Activity list:
A. Answer each of these questions from the dating advice, one answer per line, marked to match:
(i) Who does the writer say Benvolio is?
(ii) What rule of all dating does the writer give for who pays?
(iii) What flowers does the writer suggest giving?
B. Decide whether each statement agrees with the dating advice, answering yes or no and quoting the words from the text that settle it:
(i) Splitting the bill on a first date is unacceptable.
(ii) The writer says men like flowers too.
(iii) A movie is recommended as a good first date.
C. Write the next part of the dating advice, beginning after its final sentence.

SO, to help all the rest of you in the same position, I offer some personal advice that I have acquired in the trenches of gay dating for all of you would-be Romeo’s looking for your Benvolio’s.*
(*Did you think I was gonna say Juliet? How would that have made sense? Benvolio is Romeo’s best friend, the one he SHOULD have dated. Look how falling for a girl turned out. Am I right? But I digress.).
- Pass that Dutch: Though chivalry dictates a man pays for a woman on the first date, going dutch, or splitting the bill, is perfectly acceptable. Or follow the hard and fast rule of all dating: If you asked them out, you pay.
- Flowers are Always Romantic (except at a funeral): Okay, you’re both guys. Though it seems like a very feminine gesture, here’s a bombshell: men like flowers too! At least I do. Basically, any little gift to greet them makes you look thoughtful and considerate. Ignore the convention, make a romantic gesture, and give a hot dude some Avondale carnations.
- A Movie is a Crappy First Date: Perhaps some men who date women truly have nothing to say to them past the dinner, and long for the distraction of 90 minutes of cinema, but try to opt for a setting or activity that lets you feel comfortable and allows you to talk. Discussing your favorite films is a great first date, watching one in silence is defeating the purpose.

Raw data:
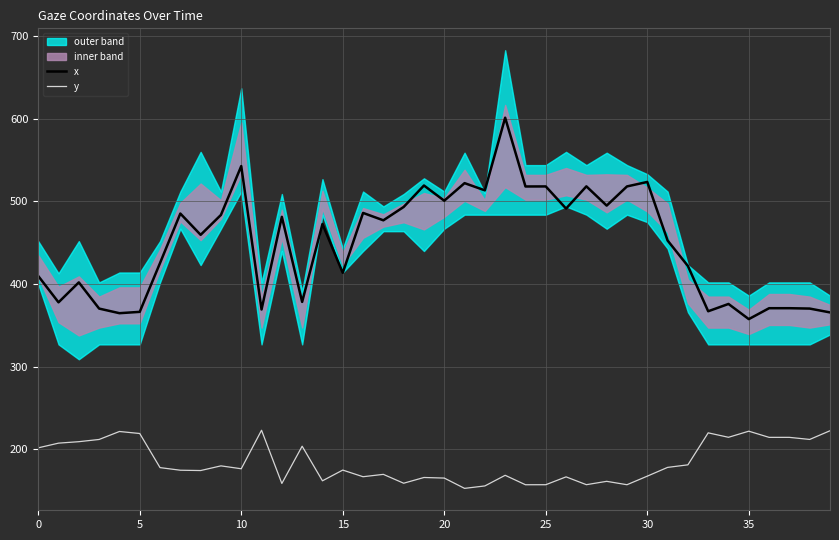

True or false: x and y cross at least once.

False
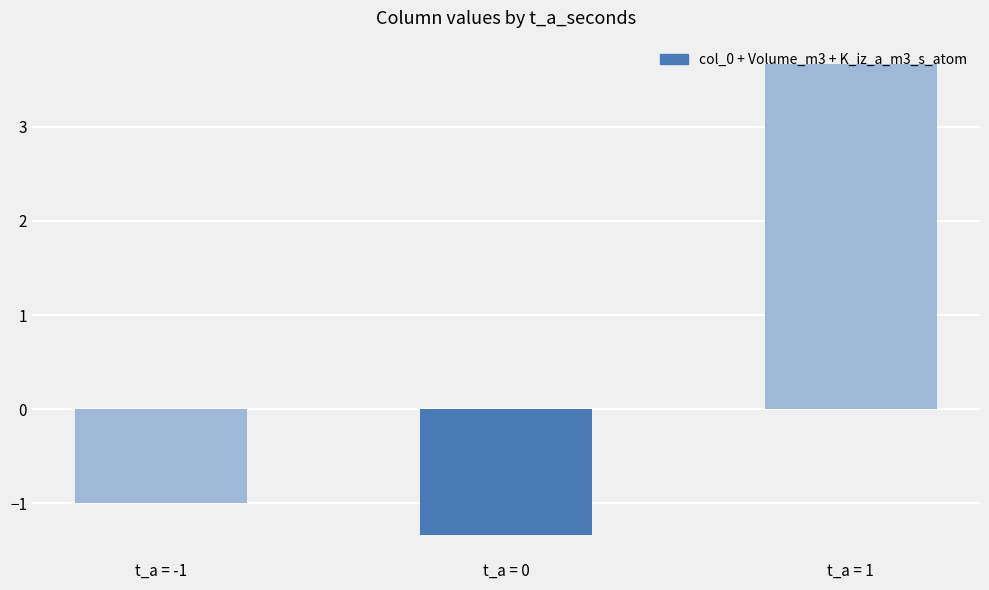

Which category has the lowest value across all series?

t_a = 0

Answers below:
A.
(i) Romeo's best friend, the one Romeo should have dated.
(ii) If you asked them out, you pay.
(iii) Avondale carnations.

B.
(i) No: "going dutch, or splitting the bill, is perfectly acceptable."
(ii) Yes: "men like flowers too!"
(iii) No: "A Movie is a Crappy First Date"

C.
- Neither One of You will Know When to Make the First Move: Again, back to the heterosexual dating rituals ingrained in our heads. I basically made a vow that if there was an awkwardness while saying goodbye, I would just lean forward and see where that goes. You’re both men, you both feel the pressure to make first a move. Frankly, if you’re lucky, he will make the move to kiss you. But don’t be afraid to go first.
- Don’t over-analyze WHY you had to initiate the kiss: Because I KNOW you will. Hey, someone has to. If he kisses back, you’re golden! If he doesn’t kiss back, OUCH… That stings, buckaroo. So make sure you always apologize for being too forward, and then excuse yourself and quickly dial an Uber as you slip out the fire exit.
- Honestly, be Honest: If you’re having fun, say so. If you’d like to see him again, say so. If you like his cologne, say so. Being aloof or “hard to get” is only admirable in convicts at large. The beauty of dating another man is the desire for non-complicated enjoyment and the simplicity and directness of communication. He will appreciate it, and your willingness to be truthful is very endearing. (And sexy).
- Better than a Friend: Some men will go to great lengths to make it seem as though you’re just two dudes, hanging out, chewing the fat, and nothing more, because he feels perhaps a bit self conscious being visibly gay in public.
Sorry, unacceptable. Shut it down. If he treats you more like a friend than a date, know where you stand. There is never an excuse to not feel like this person’s DATE. If he spends too much time masking the true nature of this meeting, he may need a little more work on him.
This is not a complete, or exhaustive, or even researched list. But they are things that I wish I knew before and not after. So this February, gentlemen, date with confidence and a sense of fun. Buy the flowers, don’t talk about politics or your exes, and may Cupid shoot you in the butt. I’ll let Falynn take the torch for all of you Single Ladies out there!
Gay-ting and ReGAYtionships: Part Two: The View of a Queer Female (Falynn Shaw)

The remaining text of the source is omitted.